▶ [Text provided]
▶
WASHINGTON, Nov 17 (AFP) - The HIV infection rate among African-Americans has fallen by five percent a year since 2001, but the group still has a sharply higher rate than whites, US federal data published Thursday showed.
In 2004, the HIV virus that causes AIDS statistically infected 76.3 of 100,000 blacks, compared with 88.7 in 2001, the Centers for Disease Control and Prevention said, citing reports by 33 state and local health departments.
"The findings indicate that the rate of HIV diagnoses in these states decreased among non-Hispanic blacks from 2001 to 2004; however, the rate of HIV diagnosis among blacks remained disproportionately high," the CDC said in a statement.
In 2004 the number of blacks testing HIV positive was 8.4 times higher than whites, at 76.3 per 100,000 compared with 9.0.
For the entire US population during the 2001-2004 period, blacks accounted for 50 percent of HIV/AIDS diagnoses, at 80,187 in a total of 157,252 new cases.
The overall annual rate of HIV/AIDS diagnoses remained relatively stable, at 20.7 per 100,000 last year compared with 22.8 in 2001, the federal health agency said.
The CDC cautioned that the 33 states, whose data includes the names of the infected, are estimated to represent 63 percent of all AIDS cases in the United States during 2001-2004.
The experts said it was unable to determine whether the diagnoses reported represented a new infection or the discovery of an infection of some duration.
The infection rate decline among blacks was mainly linked to a 9.1 drop among injection-drug users, it said.
◀
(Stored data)
▶
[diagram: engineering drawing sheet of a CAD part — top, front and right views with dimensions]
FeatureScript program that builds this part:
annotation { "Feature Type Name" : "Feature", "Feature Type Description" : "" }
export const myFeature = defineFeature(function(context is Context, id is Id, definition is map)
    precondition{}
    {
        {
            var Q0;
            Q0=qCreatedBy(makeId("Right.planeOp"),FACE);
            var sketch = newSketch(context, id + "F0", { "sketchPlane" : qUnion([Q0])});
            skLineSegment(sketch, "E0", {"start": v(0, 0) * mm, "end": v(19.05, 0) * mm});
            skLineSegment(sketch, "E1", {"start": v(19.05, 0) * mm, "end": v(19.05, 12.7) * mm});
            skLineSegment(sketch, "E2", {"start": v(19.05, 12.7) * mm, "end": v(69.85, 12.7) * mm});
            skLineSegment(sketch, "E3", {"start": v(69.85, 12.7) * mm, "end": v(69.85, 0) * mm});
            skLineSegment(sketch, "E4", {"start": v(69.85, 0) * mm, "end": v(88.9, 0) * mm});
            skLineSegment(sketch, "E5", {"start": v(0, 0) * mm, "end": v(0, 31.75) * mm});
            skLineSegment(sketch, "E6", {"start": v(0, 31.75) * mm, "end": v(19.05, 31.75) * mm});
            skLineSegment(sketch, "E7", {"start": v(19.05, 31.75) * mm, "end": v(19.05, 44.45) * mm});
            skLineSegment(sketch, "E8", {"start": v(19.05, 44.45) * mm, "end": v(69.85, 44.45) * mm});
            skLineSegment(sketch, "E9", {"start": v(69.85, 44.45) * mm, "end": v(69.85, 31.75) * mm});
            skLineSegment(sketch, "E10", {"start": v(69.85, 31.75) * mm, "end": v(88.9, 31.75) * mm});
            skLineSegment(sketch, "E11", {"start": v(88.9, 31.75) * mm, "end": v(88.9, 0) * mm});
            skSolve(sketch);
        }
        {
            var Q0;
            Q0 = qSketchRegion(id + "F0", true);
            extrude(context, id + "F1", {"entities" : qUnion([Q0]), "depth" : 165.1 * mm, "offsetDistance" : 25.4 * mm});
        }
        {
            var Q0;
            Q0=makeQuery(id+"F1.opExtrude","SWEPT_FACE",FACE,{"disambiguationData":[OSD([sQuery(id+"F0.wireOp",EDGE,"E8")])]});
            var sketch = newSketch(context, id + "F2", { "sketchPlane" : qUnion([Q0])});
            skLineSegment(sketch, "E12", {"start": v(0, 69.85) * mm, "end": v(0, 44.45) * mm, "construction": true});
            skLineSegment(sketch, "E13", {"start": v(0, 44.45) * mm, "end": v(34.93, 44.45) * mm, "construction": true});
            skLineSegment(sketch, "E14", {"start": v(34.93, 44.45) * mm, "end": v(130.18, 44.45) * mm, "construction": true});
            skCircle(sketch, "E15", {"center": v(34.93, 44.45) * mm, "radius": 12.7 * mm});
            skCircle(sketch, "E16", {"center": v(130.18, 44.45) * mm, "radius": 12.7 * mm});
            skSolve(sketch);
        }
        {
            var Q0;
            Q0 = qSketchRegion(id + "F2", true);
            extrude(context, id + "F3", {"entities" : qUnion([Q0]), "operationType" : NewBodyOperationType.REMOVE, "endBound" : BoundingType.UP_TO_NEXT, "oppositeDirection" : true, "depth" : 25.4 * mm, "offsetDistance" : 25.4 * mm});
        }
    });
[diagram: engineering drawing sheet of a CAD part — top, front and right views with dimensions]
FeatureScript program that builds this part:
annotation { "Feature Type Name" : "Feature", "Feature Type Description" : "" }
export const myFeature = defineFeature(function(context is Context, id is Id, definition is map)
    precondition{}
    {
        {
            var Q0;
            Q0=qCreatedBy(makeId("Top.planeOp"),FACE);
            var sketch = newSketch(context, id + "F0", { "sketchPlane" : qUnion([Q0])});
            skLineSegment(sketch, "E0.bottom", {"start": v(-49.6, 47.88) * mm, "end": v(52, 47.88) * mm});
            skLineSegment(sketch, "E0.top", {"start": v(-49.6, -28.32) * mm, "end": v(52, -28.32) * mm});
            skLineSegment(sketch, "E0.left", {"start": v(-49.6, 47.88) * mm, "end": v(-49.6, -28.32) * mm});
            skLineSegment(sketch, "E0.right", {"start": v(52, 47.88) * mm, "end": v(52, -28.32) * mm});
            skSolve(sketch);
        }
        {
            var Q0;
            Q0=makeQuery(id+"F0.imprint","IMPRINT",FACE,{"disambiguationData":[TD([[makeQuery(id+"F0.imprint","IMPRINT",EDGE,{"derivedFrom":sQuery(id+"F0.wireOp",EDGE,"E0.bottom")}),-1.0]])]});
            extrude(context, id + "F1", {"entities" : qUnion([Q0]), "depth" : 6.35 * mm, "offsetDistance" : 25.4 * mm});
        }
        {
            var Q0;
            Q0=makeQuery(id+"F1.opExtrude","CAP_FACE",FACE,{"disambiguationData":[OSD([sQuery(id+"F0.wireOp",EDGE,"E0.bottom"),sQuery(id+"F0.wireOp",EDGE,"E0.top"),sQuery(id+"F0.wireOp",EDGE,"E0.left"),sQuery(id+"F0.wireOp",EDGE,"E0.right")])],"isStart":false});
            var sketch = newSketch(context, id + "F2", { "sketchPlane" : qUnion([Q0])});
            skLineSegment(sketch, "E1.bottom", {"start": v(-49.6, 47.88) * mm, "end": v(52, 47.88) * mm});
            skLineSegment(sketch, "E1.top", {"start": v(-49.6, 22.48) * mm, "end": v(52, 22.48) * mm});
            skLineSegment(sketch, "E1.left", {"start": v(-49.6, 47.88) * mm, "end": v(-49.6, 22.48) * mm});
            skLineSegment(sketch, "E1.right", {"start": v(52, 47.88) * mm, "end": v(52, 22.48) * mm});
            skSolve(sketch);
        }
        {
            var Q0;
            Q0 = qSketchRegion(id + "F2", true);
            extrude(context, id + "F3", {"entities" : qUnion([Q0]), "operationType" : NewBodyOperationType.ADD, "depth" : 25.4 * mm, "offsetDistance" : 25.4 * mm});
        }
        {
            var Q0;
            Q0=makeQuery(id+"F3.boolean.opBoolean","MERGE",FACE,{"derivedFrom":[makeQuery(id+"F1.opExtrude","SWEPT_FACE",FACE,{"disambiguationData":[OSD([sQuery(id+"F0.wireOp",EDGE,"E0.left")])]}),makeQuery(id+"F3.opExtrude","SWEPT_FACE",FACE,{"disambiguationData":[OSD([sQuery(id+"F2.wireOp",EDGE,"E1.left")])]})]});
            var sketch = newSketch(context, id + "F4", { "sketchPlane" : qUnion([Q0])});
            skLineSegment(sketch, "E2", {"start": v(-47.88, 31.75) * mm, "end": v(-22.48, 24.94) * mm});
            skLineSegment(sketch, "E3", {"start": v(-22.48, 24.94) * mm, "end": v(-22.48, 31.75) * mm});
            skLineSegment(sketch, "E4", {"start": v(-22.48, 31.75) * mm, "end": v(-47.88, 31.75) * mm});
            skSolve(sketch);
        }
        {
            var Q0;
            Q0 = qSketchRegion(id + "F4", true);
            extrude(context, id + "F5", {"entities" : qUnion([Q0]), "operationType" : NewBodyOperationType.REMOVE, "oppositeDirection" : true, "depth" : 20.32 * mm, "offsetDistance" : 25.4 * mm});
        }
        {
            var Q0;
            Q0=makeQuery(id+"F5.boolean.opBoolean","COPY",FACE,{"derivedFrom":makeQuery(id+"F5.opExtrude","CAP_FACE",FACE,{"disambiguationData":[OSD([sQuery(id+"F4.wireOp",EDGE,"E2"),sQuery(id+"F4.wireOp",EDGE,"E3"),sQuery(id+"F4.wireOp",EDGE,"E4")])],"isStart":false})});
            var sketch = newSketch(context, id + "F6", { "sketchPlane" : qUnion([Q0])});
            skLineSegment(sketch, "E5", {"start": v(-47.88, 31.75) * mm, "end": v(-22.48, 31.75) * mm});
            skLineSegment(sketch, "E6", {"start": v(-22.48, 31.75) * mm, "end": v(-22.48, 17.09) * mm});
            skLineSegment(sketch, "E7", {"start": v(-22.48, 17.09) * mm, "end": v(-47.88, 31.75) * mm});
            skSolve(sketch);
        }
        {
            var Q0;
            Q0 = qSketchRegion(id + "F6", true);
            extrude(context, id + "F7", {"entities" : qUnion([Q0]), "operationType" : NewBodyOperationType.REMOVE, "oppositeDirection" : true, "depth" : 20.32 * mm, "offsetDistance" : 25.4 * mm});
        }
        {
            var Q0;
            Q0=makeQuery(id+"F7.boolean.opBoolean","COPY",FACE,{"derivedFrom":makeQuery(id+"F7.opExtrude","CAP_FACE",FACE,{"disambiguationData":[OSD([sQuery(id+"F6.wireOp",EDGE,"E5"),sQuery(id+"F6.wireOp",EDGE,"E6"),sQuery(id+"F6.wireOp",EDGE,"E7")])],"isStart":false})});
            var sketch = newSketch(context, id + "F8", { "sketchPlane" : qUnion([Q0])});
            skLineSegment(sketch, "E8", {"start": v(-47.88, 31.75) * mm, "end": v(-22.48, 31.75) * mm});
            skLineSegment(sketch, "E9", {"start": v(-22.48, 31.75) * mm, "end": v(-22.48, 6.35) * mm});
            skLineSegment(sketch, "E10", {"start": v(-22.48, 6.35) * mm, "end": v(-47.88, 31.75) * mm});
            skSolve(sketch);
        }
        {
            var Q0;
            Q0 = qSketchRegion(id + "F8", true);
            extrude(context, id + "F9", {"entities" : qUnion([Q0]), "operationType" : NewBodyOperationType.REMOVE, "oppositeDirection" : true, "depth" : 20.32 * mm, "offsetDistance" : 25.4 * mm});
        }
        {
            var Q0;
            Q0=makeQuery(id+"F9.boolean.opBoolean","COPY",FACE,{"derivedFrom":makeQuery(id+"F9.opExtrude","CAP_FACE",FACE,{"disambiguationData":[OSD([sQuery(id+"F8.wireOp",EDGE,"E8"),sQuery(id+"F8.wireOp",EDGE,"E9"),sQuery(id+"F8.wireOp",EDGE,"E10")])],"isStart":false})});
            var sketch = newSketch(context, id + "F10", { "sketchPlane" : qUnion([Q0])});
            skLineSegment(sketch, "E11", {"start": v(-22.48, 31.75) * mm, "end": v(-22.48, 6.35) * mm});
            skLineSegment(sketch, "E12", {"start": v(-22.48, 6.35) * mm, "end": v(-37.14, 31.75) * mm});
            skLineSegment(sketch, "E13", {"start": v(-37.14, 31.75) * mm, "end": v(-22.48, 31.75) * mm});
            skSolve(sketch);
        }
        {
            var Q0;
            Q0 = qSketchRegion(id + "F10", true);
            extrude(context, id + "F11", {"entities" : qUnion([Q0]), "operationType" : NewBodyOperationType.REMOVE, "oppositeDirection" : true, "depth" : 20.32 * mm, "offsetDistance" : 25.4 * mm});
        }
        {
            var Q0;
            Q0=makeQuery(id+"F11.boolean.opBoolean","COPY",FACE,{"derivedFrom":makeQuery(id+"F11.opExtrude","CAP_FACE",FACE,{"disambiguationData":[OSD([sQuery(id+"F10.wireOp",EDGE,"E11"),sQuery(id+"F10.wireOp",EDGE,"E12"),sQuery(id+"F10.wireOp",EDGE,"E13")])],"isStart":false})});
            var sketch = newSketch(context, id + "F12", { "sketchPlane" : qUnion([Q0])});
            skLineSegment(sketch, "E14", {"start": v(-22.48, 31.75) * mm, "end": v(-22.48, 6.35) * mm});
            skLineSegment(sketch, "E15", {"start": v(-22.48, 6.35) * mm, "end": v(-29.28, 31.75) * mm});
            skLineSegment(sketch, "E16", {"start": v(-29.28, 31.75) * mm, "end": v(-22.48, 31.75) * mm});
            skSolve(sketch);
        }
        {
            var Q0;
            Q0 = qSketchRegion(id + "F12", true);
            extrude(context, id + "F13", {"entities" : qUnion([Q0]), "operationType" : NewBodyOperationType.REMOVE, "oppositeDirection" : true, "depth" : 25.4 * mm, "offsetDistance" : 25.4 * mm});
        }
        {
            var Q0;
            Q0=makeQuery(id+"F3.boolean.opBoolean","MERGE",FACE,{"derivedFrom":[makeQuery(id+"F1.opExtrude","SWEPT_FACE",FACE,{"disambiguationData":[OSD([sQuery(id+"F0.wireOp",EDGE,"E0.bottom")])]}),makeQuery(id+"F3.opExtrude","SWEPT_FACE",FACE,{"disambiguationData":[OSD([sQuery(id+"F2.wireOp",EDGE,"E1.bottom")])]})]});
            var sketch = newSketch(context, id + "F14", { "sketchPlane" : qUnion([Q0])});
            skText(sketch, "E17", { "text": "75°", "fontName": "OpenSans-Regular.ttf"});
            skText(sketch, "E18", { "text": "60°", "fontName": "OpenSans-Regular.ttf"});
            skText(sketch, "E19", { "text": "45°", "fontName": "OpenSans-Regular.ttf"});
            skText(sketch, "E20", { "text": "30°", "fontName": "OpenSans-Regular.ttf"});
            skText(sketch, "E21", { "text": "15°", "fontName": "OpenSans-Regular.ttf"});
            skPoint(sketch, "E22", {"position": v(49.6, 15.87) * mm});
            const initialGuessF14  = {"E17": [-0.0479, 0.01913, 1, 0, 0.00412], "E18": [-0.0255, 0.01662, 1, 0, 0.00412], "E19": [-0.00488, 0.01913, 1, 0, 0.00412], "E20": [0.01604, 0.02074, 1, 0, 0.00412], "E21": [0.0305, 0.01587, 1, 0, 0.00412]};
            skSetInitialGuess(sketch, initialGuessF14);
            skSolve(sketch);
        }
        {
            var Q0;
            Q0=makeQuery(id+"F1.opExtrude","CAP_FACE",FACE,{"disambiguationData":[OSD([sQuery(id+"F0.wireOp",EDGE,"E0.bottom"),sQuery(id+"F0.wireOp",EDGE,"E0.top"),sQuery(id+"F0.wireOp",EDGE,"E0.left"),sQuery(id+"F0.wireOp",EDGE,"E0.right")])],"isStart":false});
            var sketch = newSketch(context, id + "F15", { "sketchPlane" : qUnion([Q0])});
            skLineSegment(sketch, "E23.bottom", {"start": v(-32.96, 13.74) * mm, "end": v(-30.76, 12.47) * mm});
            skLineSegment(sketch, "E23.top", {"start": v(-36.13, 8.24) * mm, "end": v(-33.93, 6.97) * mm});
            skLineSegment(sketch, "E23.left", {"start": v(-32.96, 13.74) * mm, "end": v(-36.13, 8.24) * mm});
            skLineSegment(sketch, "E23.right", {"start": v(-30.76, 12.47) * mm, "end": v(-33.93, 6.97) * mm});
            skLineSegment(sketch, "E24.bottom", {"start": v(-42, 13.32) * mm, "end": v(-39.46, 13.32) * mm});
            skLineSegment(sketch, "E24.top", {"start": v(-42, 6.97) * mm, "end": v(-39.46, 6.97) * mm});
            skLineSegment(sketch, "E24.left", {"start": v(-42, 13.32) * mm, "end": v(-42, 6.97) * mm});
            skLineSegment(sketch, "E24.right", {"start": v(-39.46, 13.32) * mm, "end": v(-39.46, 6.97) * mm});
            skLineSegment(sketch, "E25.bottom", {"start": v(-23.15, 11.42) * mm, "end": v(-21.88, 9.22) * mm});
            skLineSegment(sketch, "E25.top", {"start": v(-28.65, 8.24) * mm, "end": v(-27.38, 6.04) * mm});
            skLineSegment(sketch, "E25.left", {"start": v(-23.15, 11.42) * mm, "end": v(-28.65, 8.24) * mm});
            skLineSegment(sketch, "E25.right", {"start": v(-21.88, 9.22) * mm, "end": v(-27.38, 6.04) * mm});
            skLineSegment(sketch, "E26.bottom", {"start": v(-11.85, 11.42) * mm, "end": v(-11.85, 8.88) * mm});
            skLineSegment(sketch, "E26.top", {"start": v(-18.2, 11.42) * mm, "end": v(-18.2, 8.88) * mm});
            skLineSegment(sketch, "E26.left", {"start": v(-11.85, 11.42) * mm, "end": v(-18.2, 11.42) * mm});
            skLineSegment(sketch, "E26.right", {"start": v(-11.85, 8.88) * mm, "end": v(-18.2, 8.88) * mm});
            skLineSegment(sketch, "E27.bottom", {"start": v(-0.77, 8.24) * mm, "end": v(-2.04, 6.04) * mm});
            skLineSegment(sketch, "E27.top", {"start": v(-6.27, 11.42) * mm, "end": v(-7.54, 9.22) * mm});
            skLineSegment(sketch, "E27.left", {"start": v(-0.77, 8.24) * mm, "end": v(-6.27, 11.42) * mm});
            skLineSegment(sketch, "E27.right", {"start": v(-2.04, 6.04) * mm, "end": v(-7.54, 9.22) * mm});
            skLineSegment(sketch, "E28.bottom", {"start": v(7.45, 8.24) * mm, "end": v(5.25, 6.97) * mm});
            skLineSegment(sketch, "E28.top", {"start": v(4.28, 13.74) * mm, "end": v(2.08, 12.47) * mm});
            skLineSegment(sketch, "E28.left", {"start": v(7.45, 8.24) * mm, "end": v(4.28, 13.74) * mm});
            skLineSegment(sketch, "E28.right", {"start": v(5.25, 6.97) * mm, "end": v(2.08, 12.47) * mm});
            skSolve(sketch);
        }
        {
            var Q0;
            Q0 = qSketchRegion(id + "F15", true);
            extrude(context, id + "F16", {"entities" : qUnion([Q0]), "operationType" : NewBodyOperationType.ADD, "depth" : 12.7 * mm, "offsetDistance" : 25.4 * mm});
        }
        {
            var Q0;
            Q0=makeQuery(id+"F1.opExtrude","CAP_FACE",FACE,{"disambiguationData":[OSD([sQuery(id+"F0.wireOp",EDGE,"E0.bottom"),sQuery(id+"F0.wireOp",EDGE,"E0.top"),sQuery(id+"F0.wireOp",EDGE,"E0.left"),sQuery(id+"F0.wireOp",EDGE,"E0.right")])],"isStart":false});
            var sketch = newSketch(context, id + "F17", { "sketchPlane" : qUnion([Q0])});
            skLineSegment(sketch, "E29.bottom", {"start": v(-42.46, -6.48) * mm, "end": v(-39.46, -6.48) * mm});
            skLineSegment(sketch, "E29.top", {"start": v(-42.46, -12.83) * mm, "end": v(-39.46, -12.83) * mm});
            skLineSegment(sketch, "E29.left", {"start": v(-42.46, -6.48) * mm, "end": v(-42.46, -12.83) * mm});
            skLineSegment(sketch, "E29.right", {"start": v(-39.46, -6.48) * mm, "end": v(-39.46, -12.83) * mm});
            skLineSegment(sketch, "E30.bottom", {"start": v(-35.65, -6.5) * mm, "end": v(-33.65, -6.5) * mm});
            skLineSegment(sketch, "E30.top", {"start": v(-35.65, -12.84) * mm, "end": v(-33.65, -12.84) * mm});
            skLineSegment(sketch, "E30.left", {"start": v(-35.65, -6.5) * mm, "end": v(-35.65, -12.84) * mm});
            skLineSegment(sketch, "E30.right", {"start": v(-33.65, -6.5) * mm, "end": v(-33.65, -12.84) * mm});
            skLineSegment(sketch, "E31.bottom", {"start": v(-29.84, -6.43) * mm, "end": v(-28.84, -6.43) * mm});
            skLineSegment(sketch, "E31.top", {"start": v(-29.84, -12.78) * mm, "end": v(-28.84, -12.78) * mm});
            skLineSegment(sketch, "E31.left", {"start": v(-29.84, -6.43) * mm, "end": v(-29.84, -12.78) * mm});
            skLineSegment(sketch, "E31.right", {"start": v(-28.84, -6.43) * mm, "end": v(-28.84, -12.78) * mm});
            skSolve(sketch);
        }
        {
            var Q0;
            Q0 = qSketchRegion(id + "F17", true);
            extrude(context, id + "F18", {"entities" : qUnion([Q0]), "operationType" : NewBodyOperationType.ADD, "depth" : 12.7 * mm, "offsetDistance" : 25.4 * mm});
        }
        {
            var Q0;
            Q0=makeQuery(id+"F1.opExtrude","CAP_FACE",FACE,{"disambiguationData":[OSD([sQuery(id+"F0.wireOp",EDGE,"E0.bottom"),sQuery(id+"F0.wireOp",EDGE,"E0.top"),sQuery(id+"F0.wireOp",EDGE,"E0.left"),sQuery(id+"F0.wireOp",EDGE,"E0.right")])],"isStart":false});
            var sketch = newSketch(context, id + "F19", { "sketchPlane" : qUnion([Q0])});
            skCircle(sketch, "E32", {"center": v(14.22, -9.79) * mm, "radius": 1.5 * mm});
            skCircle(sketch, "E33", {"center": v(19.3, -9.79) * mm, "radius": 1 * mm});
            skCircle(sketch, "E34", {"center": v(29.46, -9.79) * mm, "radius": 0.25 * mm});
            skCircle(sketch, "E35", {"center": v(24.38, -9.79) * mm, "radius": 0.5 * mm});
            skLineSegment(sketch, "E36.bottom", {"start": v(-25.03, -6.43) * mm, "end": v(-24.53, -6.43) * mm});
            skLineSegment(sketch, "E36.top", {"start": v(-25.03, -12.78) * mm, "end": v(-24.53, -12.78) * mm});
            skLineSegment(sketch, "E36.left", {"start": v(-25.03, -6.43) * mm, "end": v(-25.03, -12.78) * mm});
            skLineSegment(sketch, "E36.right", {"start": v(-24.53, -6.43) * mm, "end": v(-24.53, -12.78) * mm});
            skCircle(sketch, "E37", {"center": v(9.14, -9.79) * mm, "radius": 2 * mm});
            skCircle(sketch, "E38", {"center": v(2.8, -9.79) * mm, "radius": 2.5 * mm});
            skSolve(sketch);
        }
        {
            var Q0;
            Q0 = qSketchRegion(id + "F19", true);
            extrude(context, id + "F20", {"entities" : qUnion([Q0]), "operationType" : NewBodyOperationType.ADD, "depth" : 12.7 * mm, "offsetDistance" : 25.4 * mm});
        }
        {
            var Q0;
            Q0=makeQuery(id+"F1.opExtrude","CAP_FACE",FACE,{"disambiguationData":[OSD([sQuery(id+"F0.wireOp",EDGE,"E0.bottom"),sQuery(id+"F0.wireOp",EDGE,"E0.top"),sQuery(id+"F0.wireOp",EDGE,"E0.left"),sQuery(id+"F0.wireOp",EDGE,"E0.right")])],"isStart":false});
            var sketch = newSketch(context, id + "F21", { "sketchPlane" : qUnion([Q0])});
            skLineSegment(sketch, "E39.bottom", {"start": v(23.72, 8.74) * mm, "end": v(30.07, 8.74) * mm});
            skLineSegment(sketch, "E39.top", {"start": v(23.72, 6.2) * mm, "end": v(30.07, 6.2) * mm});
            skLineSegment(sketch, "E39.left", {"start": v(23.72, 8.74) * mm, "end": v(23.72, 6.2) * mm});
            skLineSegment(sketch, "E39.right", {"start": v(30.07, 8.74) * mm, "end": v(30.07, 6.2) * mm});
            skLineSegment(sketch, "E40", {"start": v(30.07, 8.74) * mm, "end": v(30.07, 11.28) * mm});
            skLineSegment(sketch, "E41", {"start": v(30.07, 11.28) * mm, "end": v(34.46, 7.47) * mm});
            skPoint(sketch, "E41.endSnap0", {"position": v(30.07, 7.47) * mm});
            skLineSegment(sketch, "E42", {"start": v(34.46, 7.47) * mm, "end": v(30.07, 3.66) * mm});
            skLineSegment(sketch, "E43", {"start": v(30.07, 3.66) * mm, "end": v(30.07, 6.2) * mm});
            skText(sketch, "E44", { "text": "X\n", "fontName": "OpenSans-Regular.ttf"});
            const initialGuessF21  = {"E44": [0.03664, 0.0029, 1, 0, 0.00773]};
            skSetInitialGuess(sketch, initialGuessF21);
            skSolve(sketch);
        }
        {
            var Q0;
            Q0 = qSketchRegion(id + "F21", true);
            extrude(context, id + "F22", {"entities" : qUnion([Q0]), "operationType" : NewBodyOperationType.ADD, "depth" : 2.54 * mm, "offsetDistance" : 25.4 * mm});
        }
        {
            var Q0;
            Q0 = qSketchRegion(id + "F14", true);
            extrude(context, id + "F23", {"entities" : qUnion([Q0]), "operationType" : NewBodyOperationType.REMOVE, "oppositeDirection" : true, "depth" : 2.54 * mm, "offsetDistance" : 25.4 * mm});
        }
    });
◀
▶ [Tasks]
#1 Copy the passage of the HIV news report between "The overall annual" and "of some duration.", inclusive.
#2 According to the HIV news report, how many times higher was the 2004 rate of blacks testing HIV positive than that of whites?

▶ [Answers for the exercise]
#1
The overall annual rate of HIV/AIDS diagnoses remained relatively stable, at 20.7 per 100,000 last year compared with 22.8 in 2001, the federal health agency said.
The CDC cautioned that the 33 states, whose data includes the names of the infected, are estimated to represent 63 percent of all AIDS cases in the United States during 2001-2004.
The experts said it was unable to determine whether the diagnoses reported represented a new infection or the discovery of an infection of some duration.

#2 8.4 times higher